Rook was not my dog; he was the beloved companion of my friend, Peter McMurray. Rook was a beautiful, gentle and loyal friend of every member of the McMurray family.
I only heard Rook bark once, when I came to his door for the very first time. He never barked again, at least that I could hear, when I visited his home.
Rook always greeted me at the top of the stairs, tail wagging, eyes sparkling. He loved having visitors and if you were loved by the McMurrays, you were loved by Rook. Once you were part of his world, you were a visitor no more, but a member of his family.
The moment Rook figured out that I would pet him the moment he sat at my feet, we became instant friends. He would often get scolded if he bothered me for too much affection. He was such a big goof of a dog with the sweetest look of longing, I could neither turn him away nor shoo him away.
I once said that if I offered Rook an inch, he would take a yard. And it was true. There was no such thing as too much attention.
It wasn’t long before Rook wormed his way into the hearts of the rest of my family. When we first heard of Rook’s illness, we were deeply saddened and dreaded the day that we would see him for the last time.
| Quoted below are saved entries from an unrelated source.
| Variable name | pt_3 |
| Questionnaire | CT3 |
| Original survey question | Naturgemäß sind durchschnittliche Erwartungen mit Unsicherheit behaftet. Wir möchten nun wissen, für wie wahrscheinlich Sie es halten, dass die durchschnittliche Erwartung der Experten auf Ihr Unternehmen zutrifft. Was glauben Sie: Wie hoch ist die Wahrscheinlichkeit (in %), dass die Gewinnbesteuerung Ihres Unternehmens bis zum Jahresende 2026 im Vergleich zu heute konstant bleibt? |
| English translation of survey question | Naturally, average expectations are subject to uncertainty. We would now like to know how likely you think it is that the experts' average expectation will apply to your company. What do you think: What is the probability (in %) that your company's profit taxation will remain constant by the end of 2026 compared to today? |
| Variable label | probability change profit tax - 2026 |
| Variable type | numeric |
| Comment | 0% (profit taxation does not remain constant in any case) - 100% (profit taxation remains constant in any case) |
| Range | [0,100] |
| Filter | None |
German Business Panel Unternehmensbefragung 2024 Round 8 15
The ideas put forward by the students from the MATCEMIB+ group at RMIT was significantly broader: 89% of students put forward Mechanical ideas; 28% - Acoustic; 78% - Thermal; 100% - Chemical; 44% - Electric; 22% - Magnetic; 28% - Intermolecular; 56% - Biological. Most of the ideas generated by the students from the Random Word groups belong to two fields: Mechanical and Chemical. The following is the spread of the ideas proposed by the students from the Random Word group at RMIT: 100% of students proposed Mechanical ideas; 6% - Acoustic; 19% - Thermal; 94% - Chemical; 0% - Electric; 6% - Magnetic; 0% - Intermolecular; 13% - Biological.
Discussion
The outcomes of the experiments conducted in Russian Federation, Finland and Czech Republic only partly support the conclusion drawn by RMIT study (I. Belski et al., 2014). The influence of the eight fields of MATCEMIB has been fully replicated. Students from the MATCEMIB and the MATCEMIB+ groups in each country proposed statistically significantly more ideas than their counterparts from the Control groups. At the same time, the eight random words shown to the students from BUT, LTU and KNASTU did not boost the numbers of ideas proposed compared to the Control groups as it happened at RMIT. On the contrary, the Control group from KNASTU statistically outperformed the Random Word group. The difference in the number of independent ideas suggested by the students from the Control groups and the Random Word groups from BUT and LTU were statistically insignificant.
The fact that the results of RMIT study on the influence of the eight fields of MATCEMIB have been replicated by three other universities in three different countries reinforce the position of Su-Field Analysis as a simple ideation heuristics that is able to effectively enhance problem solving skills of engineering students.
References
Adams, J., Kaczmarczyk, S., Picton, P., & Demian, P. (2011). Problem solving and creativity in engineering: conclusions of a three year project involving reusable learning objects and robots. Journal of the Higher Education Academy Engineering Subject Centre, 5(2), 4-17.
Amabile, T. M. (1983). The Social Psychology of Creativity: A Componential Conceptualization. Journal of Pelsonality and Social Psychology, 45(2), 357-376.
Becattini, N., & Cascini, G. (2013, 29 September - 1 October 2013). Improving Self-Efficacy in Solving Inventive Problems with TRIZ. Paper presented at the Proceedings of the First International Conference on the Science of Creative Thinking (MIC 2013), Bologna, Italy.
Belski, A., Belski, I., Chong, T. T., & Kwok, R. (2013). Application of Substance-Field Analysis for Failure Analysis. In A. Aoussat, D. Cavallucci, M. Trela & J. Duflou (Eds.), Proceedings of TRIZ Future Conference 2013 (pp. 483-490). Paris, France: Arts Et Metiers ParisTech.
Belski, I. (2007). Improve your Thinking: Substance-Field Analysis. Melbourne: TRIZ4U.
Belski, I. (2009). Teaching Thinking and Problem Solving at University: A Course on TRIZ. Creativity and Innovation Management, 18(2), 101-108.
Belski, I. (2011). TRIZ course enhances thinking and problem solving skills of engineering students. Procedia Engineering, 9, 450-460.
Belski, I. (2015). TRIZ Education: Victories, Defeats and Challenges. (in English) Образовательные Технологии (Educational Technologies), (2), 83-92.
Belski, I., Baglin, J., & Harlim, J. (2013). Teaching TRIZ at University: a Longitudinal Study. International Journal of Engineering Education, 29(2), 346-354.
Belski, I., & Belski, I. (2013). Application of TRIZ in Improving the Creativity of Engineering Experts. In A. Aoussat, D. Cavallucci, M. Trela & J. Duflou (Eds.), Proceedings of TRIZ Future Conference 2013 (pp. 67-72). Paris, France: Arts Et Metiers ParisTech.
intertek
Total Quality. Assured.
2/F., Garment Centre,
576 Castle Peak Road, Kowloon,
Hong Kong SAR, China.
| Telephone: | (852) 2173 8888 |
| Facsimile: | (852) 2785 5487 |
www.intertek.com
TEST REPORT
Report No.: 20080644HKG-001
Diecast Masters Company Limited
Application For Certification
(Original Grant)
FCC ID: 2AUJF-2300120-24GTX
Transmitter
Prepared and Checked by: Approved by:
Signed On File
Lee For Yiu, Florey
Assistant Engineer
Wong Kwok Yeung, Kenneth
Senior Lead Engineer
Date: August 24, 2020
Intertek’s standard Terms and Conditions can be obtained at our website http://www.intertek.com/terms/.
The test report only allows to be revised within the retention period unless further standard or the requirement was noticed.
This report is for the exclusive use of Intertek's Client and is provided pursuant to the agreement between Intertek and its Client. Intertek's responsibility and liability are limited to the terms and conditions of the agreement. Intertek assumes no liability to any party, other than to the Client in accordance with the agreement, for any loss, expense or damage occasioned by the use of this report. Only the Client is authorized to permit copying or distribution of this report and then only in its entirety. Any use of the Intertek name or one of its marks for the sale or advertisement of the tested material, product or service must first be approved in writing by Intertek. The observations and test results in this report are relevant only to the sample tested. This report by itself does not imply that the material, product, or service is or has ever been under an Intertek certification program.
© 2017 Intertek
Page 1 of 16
Rook somehow knew that it was important to me to have a few portraits of him. I wasn’t able to photograph him the day I planned to. I was anxious, knowing that Rook was probably the only one who knew when his time would come. I didn’t want to miss my opportunity to have my final moments with him.
He waited for me, and on Sunday he and I had our photo shoot and I gave him what was to be his last head and belly rub. He was tired, but he was a happy, willing subject, as I lay flat on the floor in his face; following him around from room to room laughing as the bribing with treats backfired, all in the hopes of getting the perfect shot.

He was his rugged, handsome self. At times, he even seemed to deliberately pose for me.
Since Rook’s passing, I have wondered if I could imagine Rook as a person, who that person would be…today, I figured it out. If Rook were a person, I believe he would have been Matthew Cuthbert from “Anne of Green Gables”. Strong, gentle, playful, faithful, stubborn, but the kindest of human beings that could ever be.
Rook was not my dog, but Rook lives on in my heart just as much today as he has over the last five years, and just as deeply as if he had been my own dog.
This is for you Peter, because he truly was your dog, and you were truly his boy.
Farewell, Rook. You will be greatly missed.